Location: Queens, NY
Architects: Isamu Noguchi Shoji Sadao
Bringing Noguchi Museum's Sculpture Garden to Life
Nestled in a nondescript neighborhood, far from the centers of art that define New York’s cultural cartography, lies one of the most engaging museums in the five boroughs – the Noguchi Museum. Opened in 1985 by Isamu Noguchi, the museum houses sculptures, architectural models, and industrial and theatrical designs developed throughout Noguchi’s long career.
However, the museum doesn’t just house this incredible collection, it is also an extension of it. The former location of a photo-engraving factory, Noguchi and architect Shoji Sadao (who was also a business partner to Buckminster Fuller) thoroughly renovated the location, making the museum itself a part of the collection that it houses.

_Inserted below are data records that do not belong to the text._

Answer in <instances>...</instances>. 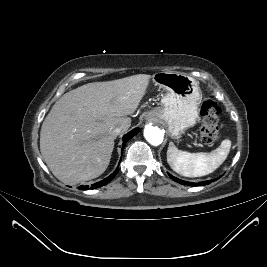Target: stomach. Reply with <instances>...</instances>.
<instances>
[{
  "instance_id": "1",
  "label": "stomach",
  "mask_w": 267,
  "mask_h": 267,
  "mask_svg": "<svg viewBox=\"0 0 267 267\" xmlns=\"http://www.w3.org/2000/svg\"><path fill=\"white\" fill-rule=\"evenodd\" d=\"M153 81L164 90L161 106L147 113V118L162 121L169 135L179 139L199 119L200 87L191 76L177 72H160Z\"/></svg>"
}]
</instances>
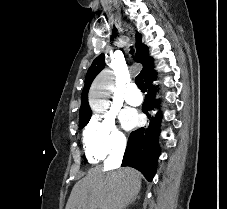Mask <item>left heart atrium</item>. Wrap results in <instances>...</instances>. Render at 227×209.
Listing matches in <instances>:
<instances>
[{
  "label": "left heart atrium",
  "mask_w": 227,
  "mask_h": 209,
  "mask_svg": "<svg viewBox=\"0 0 227 209\" xmlns=\"http://www.w3.org/2000/svg\"><path fill=\"white\" fill-rule=\"evenodd\" d=\"M120 120H121L122 126L125 129L130 130L138 124L139 117L136 111L132 109H125L121 114Z\"/></svg>",
  "instance_id": "obj_1"
}]
</instances>
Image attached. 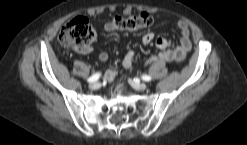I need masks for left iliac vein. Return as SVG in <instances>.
<instances>
[{"instance_id": "1", "label": "left iliac vein", "mask_w": 247, "mask_h": 145, "mask_svg": "<svg viewBox=\"0 0 247 145\" xmlns=\"http://www.w3.org/2000/svg\"><path fill=\"white\" fill-rule=\"evenodd\" d=\"M129 83L131 84V86L133 88H135L136 90H139V91H143V90H146L148 88L147 84L141 83V82H136V81H133L131 79H129Z\"/></svg>"}]
</instances>
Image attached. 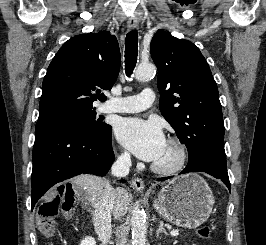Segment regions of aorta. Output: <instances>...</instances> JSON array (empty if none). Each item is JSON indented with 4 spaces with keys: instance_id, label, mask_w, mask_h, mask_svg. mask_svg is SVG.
<instances>
[{
    "instance_id": "1",
    "label": "aorta",
    "mask_w": 266,
    "mask_h": 245,
    "mask_svg": "<svg viewBox=\"0 0 266 245\" xmlns=\"http://www.w3.org/2000/svg\"><path fill=\"white\" fill-rule=\"evenodd\" d=\"M156 72L154 64H139L136 72L135 78L137 80H148L152 78ZM131 233H132V245H146V235H147V223H146V213L140 207H133L132 217H131Z\"/></svg>"
}]
</instances>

As a result, the delight of the museum is not just in the artifacts that it houses, but in how it reveals these artifacts through a series of orchestrated spatial strategies that open up the collection gradually to the visitor. This dynamic begins in the Sculpture Garden – a tall, partially open space defined by vertical barriers that not only frame Noguchi’s later monumental sculptural works, but also use parallax to create an observational sequence based on movement in time. Walking through this portion of the museum is like dancing with Noguchi’s sculptures, whose complete three-dimensional presence is fully expressed in relation to the surrounding architecture and art.
This Sculpture Garden, which is immediately outside the entrance, provides views into an open-air sculpture park, and into lower-level inner galleries. These galleries have an earthy quality, imparted by the material vocabulary from which they are comprised. The ceilings are composed of exposed joists, structural I-beams and the bottom of the wooden flooring for the upper level. The walls are painted brick, punctured by large metal-frame industrial windows; the floor a simple concrete slab. In places, the space contracts, moving between large, open galleries to small, intimate conditions where visitors can commune in near privacy with Noguchi’s works.
When Noguchi received a small grant to convert from Halogen to LED, they reached out to Litelab for help. We provided them with M97 and M98 LED fixtures for the Sculpture Garden portion of the museum, with the hope of helping them upgrade the interior spaces in the not too distant future. This updated LED lighting will help Noguchi save money on electricity and labor as they work to secure funding to update the rest of the museum.
Moving to the second level, the galleries become lighter; the floors are lightly finished hardwood, the ceilings and walls are painted white. Carefully placed light wells and windows bring natural light into the spaces, where ½ level rises create dramatic vistas over adjacent galleries, both opening and truncating views. The lightness of materials and finishes suggests symbolic associations with ascent and light. As in previous spaces, views are carefully framed to reveal and conceal, inviting visitors to peruse, like 19th century flaneurs, slowing down time and concentrating attention. Again, space moves from large and expansive galleries, to close, intimate nooks tucked away in the corners of space, like hidden treasure.
While the museum is formally subdued and emotionally quiet, it is also one of the most spatially complex venues that I have personally ever visited, with the possible exception of the best of Frank Lloyd Wright’s residences. Spaces play off of one another, intersect, diverge, frame views of art, space and art in space, gently guide the visitor’s movement to summon a sense of exploration, or staying movement to invoke contemplation.